HISTORIC footage, shot by one of Holme Valley’s best loved film-makers, is featured in a new film.

Kathleen Lockwood was well known for filming daily life in the valley between 1939 and 1994.

Now her films and interviews with those who knew the late film-maker have been spliced together into documentary Miss Lockwood – The Lady Behind the Lens.

Longley Farm’s Jimmy Dickinson remembers Miss Lockwood as the lady who showed her films at Choppards Sunday School, which he attended as a child.

Curious to find out more about Miss Lockwood, in the film Jimmy talks to family, friends and film experts to reveal something more about ‘The Lady Behind the Lens’.

The film, commissioned by Longley Farm Dairies, has been made by Holmfirth-based film producers Chris Squire and Andrew Wicks.

Mr Wicks said: “She was a remarkable woman. Most people who owned cine equipment in those days would be content filming holidays and family events, but Miss Lockwood was out and about, capturing life on the streets and the events going on around her.

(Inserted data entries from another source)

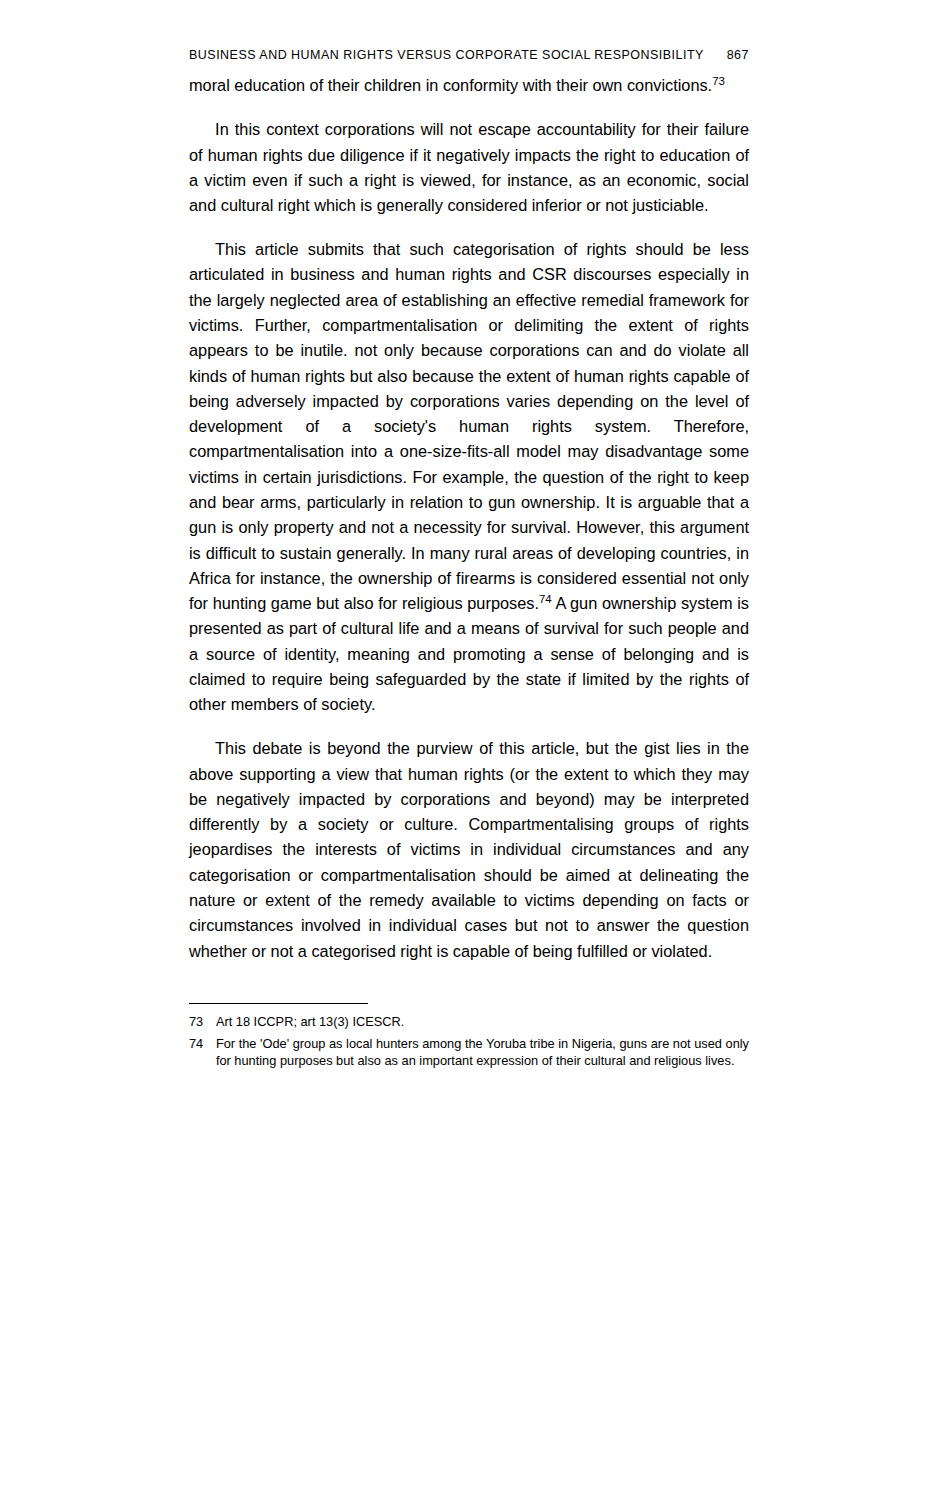Business and human rights versus corporate social responsibility 867
moral education of their children in conformity with their own convictions.73
In this context corporations will not escape accountability for their failure of human rights due diligence if it negatively impacts the right to education of a victim even if such a right is viewed, for instance, as an economic, social and cultural right which is generally considered inferior or not justiciable.
This article submits that such categorisation of rights should be less articulated in business and human rights and CSR discourses especially in the largely neglected area of establishing an effective remedial framework for victims. Further, compartmentalisation or delimiting the extent of rights appears to be inutile. not only because corporations can and do violate all kinds of human rights but also because the extent of human rights capable of being adversely impacted by corporations varies depending on the level of development of a society's human rights system. Therefore, compartmentalisation into a one-size-fits-all model may disadvantage some victims in certain jurisdictions. For example, the question of the right to keep and bear arms, particularly in relation to gun ownership. It is arguable that a gun is only property and not a necessity for survival. However, this argument is difficult to sustain generally. In many rural areas of developing countries, in Africa for instance, the ownership of firearms is considered essential not only for hunting game but also for religious purposes.74 A gun ownership system is presented as part of cultural life and a means of survival for such people and a source of identity, meaning and promoting a sense of belonging and is claimed to require being safeguarded by the state if limited by the rights of other members of society.
This debate is beyond the purview of this article, but the gist lies in the above supporting a view that human rights (or the extent to which they may be negatively impacted by corporations and beyond) may be interpreted differently by a society or culture. Compartmentalising groups of rights jeopardises the interests of victims in individual circumstances and any categorisation or compartmentalisation should be aimed at delineating the nature or extent of the remedy available to victims depending on facts or circumstances involved in individual cases but not to answer the question whether or not a categorised right is capable of being fulfilled or violated.
73 Art 18 ICCPR; art 13(3) ICESCR.
74 For the 'Ode' group as local hunters among the Yoruba tribe in Nigeria, guns are not used only for hunting purposes but also as an important expression of their cultural and religious lives.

“All these years later, she has left us with a marvellous, moving record of the people and places of the Holme Valley.”

Miss Lockwood, a teacher, began making films of Holme Valley children during the Second World War.

Some of her footage was used by the Imperial War Museum, London, and Yorkshire Television.

Miss Lockwood, who lived at Stoney Bank Road, Thongsbridge, captured the 1944 Holmfirth flood and the severe winters of the early 1940s.

Golcar-born Miss Lockwoodfounded the Holmfirth Camera Club in 1940.

She died, aged 89, in 1997.

The film, which debuted at the Holmfirth Film Festival in May, is now available on DVD from Holmfirth Tourist Information Centre or from the Festival website: www.holmfirthfilmfestival.co.uk.

It includes the documentary and fresh prints of two of Miss Lockwood’s original films.